Have you noticed that? If you keep your eyes open, and you think about it. Awesome! There are these people who are bravely making things. And there are as many different ways and things to be making - no, there are definitely more, in fact - as there are people. Have you noticed? And have you noticed, there are all these people who somehow don't believe in their own creative capacity, people who either don't or think they don't make anything at all?
I think that we have to talk about this.
I wonder about how we can foster the making of things. The barriers are many, which is kind-of heartbreaking, I find. There are reasons people are afraid to create and this is facilitated by social messages that make it seem satisfying to make selecting from prefabricated options one's manner of self-expression. I know people who will be frustrated by this suggestion. I don't mean to invalidate the process of self-identifying that can be felt in things as innocuous as deciding what books will populate your home or what you wear to keep warm, are you a mittens or a glove person, is it the function or the colour that you prioritise; these things come from you, from your values and your taste, that's all you, and yes, we're all very "free" and "unique" and even within very limited pickings you can be somehow statistically "unique". But can we consider how limiting this really is. Can we consider that that is not enough. Can we consider that critical thought is making something?
■ ■ ■
## [Exercise goal]
In the essay on creative making, copy the stretch from "Have you noticed that?" through "talk about this.", replacing "people" with "individuals" wherever it occurs. Work from the essay on creative making alone.

## [Data entries]
■ ■ ■
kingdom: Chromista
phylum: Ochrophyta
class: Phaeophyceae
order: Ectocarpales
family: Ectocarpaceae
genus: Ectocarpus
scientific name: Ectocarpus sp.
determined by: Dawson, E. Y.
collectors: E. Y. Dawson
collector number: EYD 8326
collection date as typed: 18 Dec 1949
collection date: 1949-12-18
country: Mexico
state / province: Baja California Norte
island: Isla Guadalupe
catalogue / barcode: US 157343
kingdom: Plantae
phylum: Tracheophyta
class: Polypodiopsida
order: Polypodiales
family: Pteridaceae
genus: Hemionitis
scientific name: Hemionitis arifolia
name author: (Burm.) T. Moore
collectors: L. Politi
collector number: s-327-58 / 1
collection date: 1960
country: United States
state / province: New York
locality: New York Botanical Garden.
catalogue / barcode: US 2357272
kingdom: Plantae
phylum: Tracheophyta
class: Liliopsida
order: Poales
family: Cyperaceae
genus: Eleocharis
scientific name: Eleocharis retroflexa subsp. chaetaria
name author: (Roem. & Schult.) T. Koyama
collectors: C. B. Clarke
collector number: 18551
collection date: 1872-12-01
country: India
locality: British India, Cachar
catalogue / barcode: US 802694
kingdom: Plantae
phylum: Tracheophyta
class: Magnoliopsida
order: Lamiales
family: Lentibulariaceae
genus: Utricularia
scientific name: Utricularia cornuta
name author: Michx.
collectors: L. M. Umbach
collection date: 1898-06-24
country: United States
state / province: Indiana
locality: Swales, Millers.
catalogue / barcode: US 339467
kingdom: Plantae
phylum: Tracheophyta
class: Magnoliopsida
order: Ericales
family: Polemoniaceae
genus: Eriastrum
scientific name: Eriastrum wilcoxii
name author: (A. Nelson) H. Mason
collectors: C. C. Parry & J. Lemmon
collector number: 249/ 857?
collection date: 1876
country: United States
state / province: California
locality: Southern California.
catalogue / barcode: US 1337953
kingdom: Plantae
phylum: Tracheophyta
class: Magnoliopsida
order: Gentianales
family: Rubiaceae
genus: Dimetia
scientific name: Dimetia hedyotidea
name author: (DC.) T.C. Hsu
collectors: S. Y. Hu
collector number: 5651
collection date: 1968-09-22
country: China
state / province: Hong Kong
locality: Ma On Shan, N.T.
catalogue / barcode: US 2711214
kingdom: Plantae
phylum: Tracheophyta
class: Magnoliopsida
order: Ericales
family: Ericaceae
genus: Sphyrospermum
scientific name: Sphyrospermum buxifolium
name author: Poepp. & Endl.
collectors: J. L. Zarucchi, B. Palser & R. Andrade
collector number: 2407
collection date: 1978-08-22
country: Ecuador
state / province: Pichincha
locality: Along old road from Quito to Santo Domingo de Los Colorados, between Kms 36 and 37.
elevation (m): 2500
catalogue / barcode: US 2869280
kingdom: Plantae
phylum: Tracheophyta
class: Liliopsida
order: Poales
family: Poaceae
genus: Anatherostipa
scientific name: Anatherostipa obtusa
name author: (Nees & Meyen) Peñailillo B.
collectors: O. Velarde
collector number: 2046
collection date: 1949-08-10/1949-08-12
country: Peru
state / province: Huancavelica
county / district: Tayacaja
■ ■ ■
## [Exercise solution]
Have you noticed that? If you keep your eyes open, and you think about it. Awesome! There are these individuals who are bravely making things. And there are as many different ways and things to be making - no, there are definitely more, in fact - as there are individuals. Have you noticed? And have you noticed, there are all these individuals who somehow don't believe in their own creative capacity, individuals who either don't or think they don't make anything at all?
I think that we have to talk about this.